Difficile de ne pas oublier les références, nombreuses en la matière, ou de ne pas se résoudre à en ajouter une, après ce premier concert du cycle Grandes Voix* organisé samedi par le Centre Lyrique d’Auvergne à l’Opéra de Clermont-Ferrand avec Werner Güra. Le jeune ténor habite littéralement Schubert. Wunderlich ? Oublié dès « Liebesbotschaft » ! Goerne ? Oublié lui aussi. Mais pas Haefliger ? Si. Et Blochwitz, l’oublier paraît osé ! Non, pas après avoir entendu Güra. Et Schreier, et Vickers ? A la même enseigne ! Attention, il ne s’agit pas de faire table rase, de nier les avancés du passé, de renier ce qu’hier on adorait, de dénier à ces illustres prédécesseurs toute légitimité. Au contraire, c’est bien en connaissance de cause, eu égard à ces formidables jalons de l’interprétation, que l’on peut se permettre d’être exigeant, déjà dans la seule tessiture de ténor.
Or, la performance du munichois ne se résume pas à rayer de la carte d’illustres devanciers mais à imposer sa propre vision sensible de ce répertoire ô combien périlleux. On n’est pas dans le dépassement de ce qui s’est fait jusque-là, dans la vaine recherche d’un absolu, ou d’un inatteignable idéal, mais dans l’accomplissement du chant schubertien. Ce qui subjugue d’entrée chez cet artiste, c’est bien cette spontanéité du phrasé, ce naturel à le faire vivre et partager dans l’émotion. On est dans l’authenticité du chant retrouvé où chaque mot est investi, où chaque syllabe, chaque son revêt un sens propre. L’élégance des nuances, la sûreté de l’émission et la conduite du souffle échappent à l’exercice de pure technicité.

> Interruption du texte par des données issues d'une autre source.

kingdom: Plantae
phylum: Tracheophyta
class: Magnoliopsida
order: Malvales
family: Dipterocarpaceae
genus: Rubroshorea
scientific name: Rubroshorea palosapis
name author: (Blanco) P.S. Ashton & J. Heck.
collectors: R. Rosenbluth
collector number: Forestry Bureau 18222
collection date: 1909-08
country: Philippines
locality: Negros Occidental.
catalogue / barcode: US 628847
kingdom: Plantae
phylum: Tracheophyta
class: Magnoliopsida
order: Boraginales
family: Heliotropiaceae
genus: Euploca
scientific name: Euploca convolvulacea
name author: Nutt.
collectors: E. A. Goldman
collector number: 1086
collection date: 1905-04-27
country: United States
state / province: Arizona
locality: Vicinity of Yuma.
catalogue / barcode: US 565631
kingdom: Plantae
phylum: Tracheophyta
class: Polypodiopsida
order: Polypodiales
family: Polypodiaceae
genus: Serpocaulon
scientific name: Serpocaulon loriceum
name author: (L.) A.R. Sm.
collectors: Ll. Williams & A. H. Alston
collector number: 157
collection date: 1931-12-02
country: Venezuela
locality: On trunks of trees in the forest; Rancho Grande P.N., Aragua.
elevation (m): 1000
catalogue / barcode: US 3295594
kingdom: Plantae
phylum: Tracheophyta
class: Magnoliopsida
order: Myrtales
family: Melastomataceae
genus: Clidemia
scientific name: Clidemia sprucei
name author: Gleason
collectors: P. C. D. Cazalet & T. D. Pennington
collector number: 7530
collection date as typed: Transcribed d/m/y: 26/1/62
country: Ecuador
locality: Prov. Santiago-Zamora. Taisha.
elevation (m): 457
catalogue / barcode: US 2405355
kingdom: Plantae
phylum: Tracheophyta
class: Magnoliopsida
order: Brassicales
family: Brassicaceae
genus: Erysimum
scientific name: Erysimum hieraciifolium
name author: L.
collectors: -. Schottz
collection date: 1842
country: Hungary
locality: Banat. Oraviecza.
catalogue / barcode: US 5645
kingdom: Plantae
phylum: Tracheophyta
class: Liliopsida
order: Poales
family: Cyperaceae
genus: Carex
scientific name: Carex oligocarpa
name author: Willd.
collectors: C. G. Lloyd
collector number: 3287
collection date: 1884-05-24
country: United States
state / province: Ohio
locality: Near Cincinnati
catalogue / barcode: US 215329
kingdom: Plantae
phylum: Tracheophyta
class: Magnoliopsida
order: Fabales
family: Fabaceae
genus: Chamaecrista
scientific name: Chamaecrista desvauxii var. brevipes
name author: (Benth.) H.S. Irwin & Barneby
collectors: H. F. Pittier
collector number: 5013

Les Lieder de Schubert requièrent comme peu d’autres œuvres du genre, une telle science de la maîtrise des sentiments. Les enchaînements expressifs, particulièrement sensibles dans « Frühlingssehnsucht », relèvent d’un art consommé de la tenue mélodique et ne sauraient se concevoir sans cette évidence avant tout musicienne qui est autant la signature de Güra qu’elle est la clef de l’alchimie schubertienne. Jamais la ligne de chant ne se départit de cette ductilité qui échappe à toute préciosité ou surexposition dans l’expression, de la même manière qu’elle demeure exempte de ce fade sentiment de monochromie éprouvé sur la distance dont nombre d’interprètes accablent ces lieder. On pense à la délicate sensualité de « Ständchen ». La précision et la justesse de l’intonation conjuguées avec une parfaite diction lui assurent des pianissimi moelleux et des aigus soyeux qui ne perdent jamais de leur chair. La force d’un Güra tient essentiellement à sa présence vocale dépouillée de la moindre démagogie ou effet de surlignage. Il rappelle en ce sens un Gérard Souzay, dans un autre registre vocal bien sûr.
Güra possède cette capacité à nous immerger dans l’immédiateté de l’émotion. Son Schubert se situe à la fois hors du temps et dans l’ici et maintenant de son vécu. On peut parler de lucidité dans la maîtrise des affects lorsque la note meurt sur un souffle amoureux (« Romanze aus Rosamunde »), ou s’enflamme d’héroïsme dans « Aufenthalt », ou encore se déploie tout en virtuosité dans la première strophe d’« Abschied » pour ensuite scander un hypnotique « Ade » (Adieu). De la poignante déploration de « In die Ferne » à l’insouciante allégresse de « Die Taubenpost », en passant par l’appel pathétique du dernier vers de « Die Stadt », Güra déploie un éventail expressif et dynamique qui ne se départit à aucun instant d’une profonde humanité. L’intonation est d’une objectivité telle qu’elle soulève une salve d’applaudissements à l’issue d’un « Der Atlas » impressionnant de richesse dramatique notamment dans un bas médium et des graves saisissants de puissance retenue.
Une intégrité exemplaire avec laquelle communie la franchise de toucher d’un Christoph Berner, au jeu franc et à l’engagement sans réserve. On n’est plus dans l’accompagnement mais dans le partage des responsabilités esthétiques.
* Prochains récitals : Philippe Jaroussky et l’ensemble Artaserse, motets de Vivaldi, mardi 18 mars ; Patricia Petibon et l’ensemble Amaryllis, musiques de Machado, Hidalgo, Charpentier, Rameau, Haendel…, jeudi 24 avril.